The Guardian informed in August that in 2012 the popular cloud storage firm Dropbox had been hacked. The data stolen, that includes encrypted passwords and details of around two-thirds of cloud's firm costumers, has been now leaked.
Although the attack took place during 2012, Dropbox did not report that the passwords had been stolen until all this info has been leaked. Is it an act of corporative irresponsibility?
In the moment of the data theft (68 milions user's emails adress and passwords), back in 2012, Dropbox only reported a collection of user's email adress had been stolen but said nothing about the passwords. But the dumb of passwords came to light when the security notification service Leakbase picked it up and sent it to Motherboard, a well-known magazine about technology.

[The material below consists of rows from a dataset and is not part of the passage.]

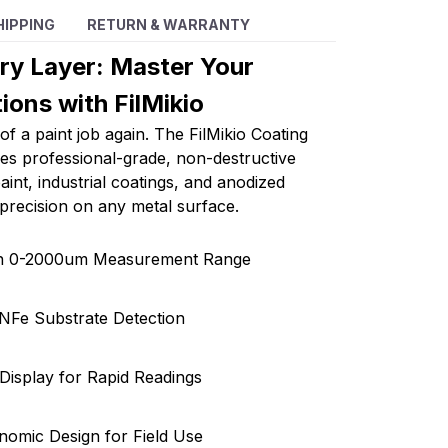
HIPPING
RETURN & WARRANTY
ery Layer: Master Your
ions with FilMikio
of a paint job again. The FilMikio Coating
s professional-grade, non-destructive
int, industrial coatings, and anodized
 precision on any metal surface.
on 0-2000um Measurement Range
NFe Substrate Detection
l Display for Rapid Readings
nomic Design for Field Use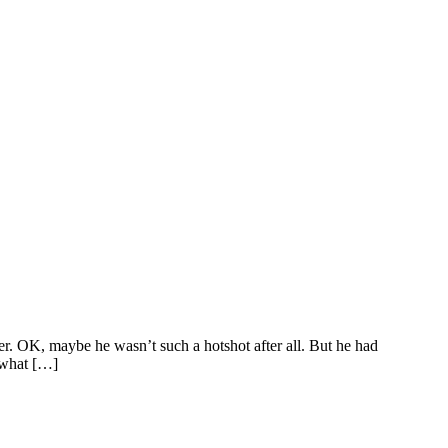
. OK, maybe he wasn’t such a hotshot after all. But he had
o what […]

Troy Hunt, independent security researcher and operator of the Have I been pwned? data leak database, verified the data and discovered his account details in the leak. Hunt declared that "there is no doubt whatsoever that the data breach contains legitimate Dropbox passwords, you simply can't fabricate this sort of thing". Dropbox, that in that time had 100 milions customers, has now sent out notifications to all users who had no changed their passwords since 2012 and is working on upgrading the encryption of the passwords.
The hackers could enter Dropbox's corporate network after a Dropbox employee reused a password that had previously used on Linkedin. In order to calm thier users, a Dropbox spokeperson has said: "We can confirm that the scope of the password reset we completed did protect all impacted users".
But the question here is, should Dropbox had informed in 2012 that passwords had been stolen and not only email adresses? Cyber attacks are not only a security problem but also a corportative image important problem depending on how you handle the situation.